I Think the iPhone Is Getting a Little Bit Harder to Use Because of a Few Small Decisions

I do not wish to make a whole big thing out of this, but I have noticed a bunch of little things which make my iPhone a little bit harder to use. For this, I am setting aside things like rearranging the Home Screen, which still feels like playing Tetris with an adversarial board. These are all things which are relatively new, beginning with the always-on display and the Island in particular, neither of which I had on my last iPhone.

The always-on display is a little bit useful and a little bit of a gimmick. I have mine set to hide the wallpaper and notifications. In this setup, however, the position of media controls becomes unpredictable. Imagine you are listening to music when someone wishes to talk to you. You reach down to the visible media controls and tap where the pause button is, knowing that this only wakes the display. You go in for another tap to pause but — surprise — you got a notification at some point and, so, now that you have woken up the display, the notification slides in from the bottom and moves the media controls up, so you have now tapped on a notification instead.

I can resolve this by enabling notifications on the dimmed lock screen view, but that seems more like a workaround than a solution to this unexpected behaviour. A simple way to fix this would be to not show media controls when the phone is locked and the display is asleep. They are not functional, but they create an expectation for where those controls will be, which is not necessarily the case.

The Dynamic Island is fussy, too. I frequently interact with it for media playback, but it has a very short time-out. That is, if I pause media from the Dynamic Island, the ability to resume playback disappears after just a few seconds; I find this a little disorientating.

I do not understand how to swap the priority or visibility of Dynamic Island Live Activities. That is to say the Dynamic Island will show up to two persistent items, one of which will be minimized into a little circular icon, while the other will wrap around the display cutout. Apple says I should be able to swap the position of these by swiping horizontally, but I can only seem to make one of the Activities disappear no matter how I swipe. And, when I do make an Activity disappear, I do not know how I can restore it.

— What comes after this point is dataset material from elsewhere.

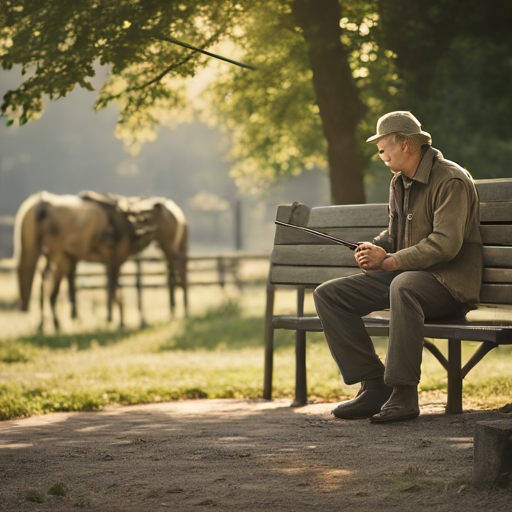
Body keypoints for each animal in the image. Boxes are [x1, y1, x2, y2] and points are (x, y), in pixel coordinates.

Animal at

I find a lot of the horizontal swiping gestures too easy to activate in the Dynamic Island — I have unintentionally made an Activity disappear more than once — and across the system generally. It seems only a slightly off-centre angle is needed to transform a vertical scrolling action into a horizontal swiping one. Many apps make use of “sloppy” swiping — being able to swipe horizontally anywhere on the display to move through sequential items or different pages — and vertical scrolling in the same view, but the former is too easy for me to trigger when I intend the latter.

I also find the area above the Dynamic Island too easy to touch when I am intending to expand the current Live Activity. This will be interpreted as touching the Status Bar, which will jump the scroll position of the current view to the top.

Lastly, the number of unintended taps I make has, anecdotally, skyrocketed. One reason for this is a change made several iOS versions ago to recognize touches more immediately. If I am scrolling a long list and I tap the display to stop the scroll in-place, resting my thumb onscreen is sometimes read as a tap action on whatever control is below it. Another reason for accidental touches is that pressing the sleep/wake button does not immediately stop interpreting taps on the display. You can try this now: open Mail, press the sleep/wake button, then — without waiting for the display to fall asleep — tap some message in the list. It is easy to do this accidentally when I return my phone to my pocket, for example.

These are all little things but they are a cumulative irritation. I do not think my motor skills have substantially changed in the past seventeen years of iOS device use, though I concede they have perhaps deteriorated a little. I do notice more things behaving unexpectedly. I think part of the reason is this two-dimensional slab of glass is being asked to interpret a bunch of gestures in some pretty small areas.